▸ **WHAT TO WORK ON**:
Please repeat all of the data below word for word, leaving out the pictures.

— Start of LISTING —

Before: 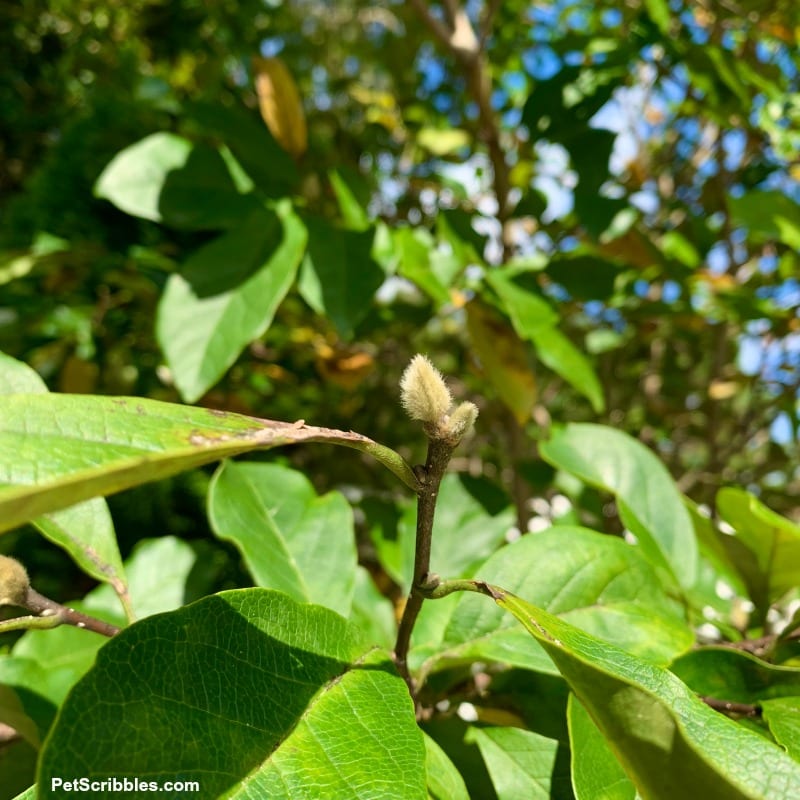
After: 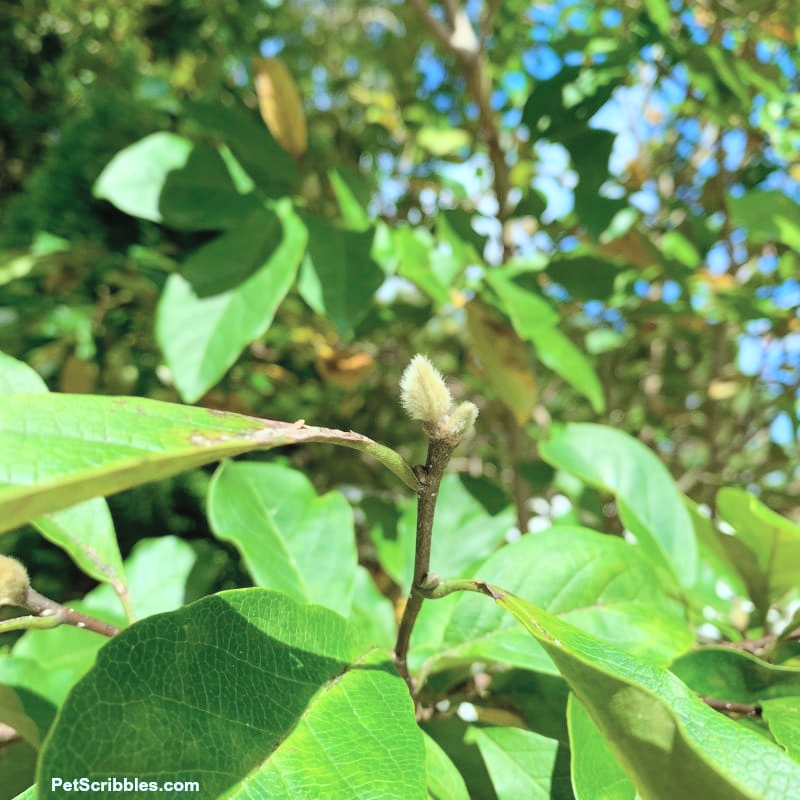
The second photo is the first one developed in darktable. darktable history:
color calibration: illuminant F (fluorescent), F source F9 (Cool White Deluxe 4150 K) – high CRI, x 0.374, y 0.373, temperature 4158.34 K
global tonemap: drago (0.7, 100)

— End of LISTING —

▸ **SOLVED EXERCISE**:
Before: 
After: 
The second photo is the first one developed in darktable. darktable history:
color calibration: illuminant F (fluorescent), F source F9 (Cool White Deluxe 4150 K) – high CRI, x 0.374, y 0.373, temperature 4158.34 K
global tonemap: drago (0.7, 100)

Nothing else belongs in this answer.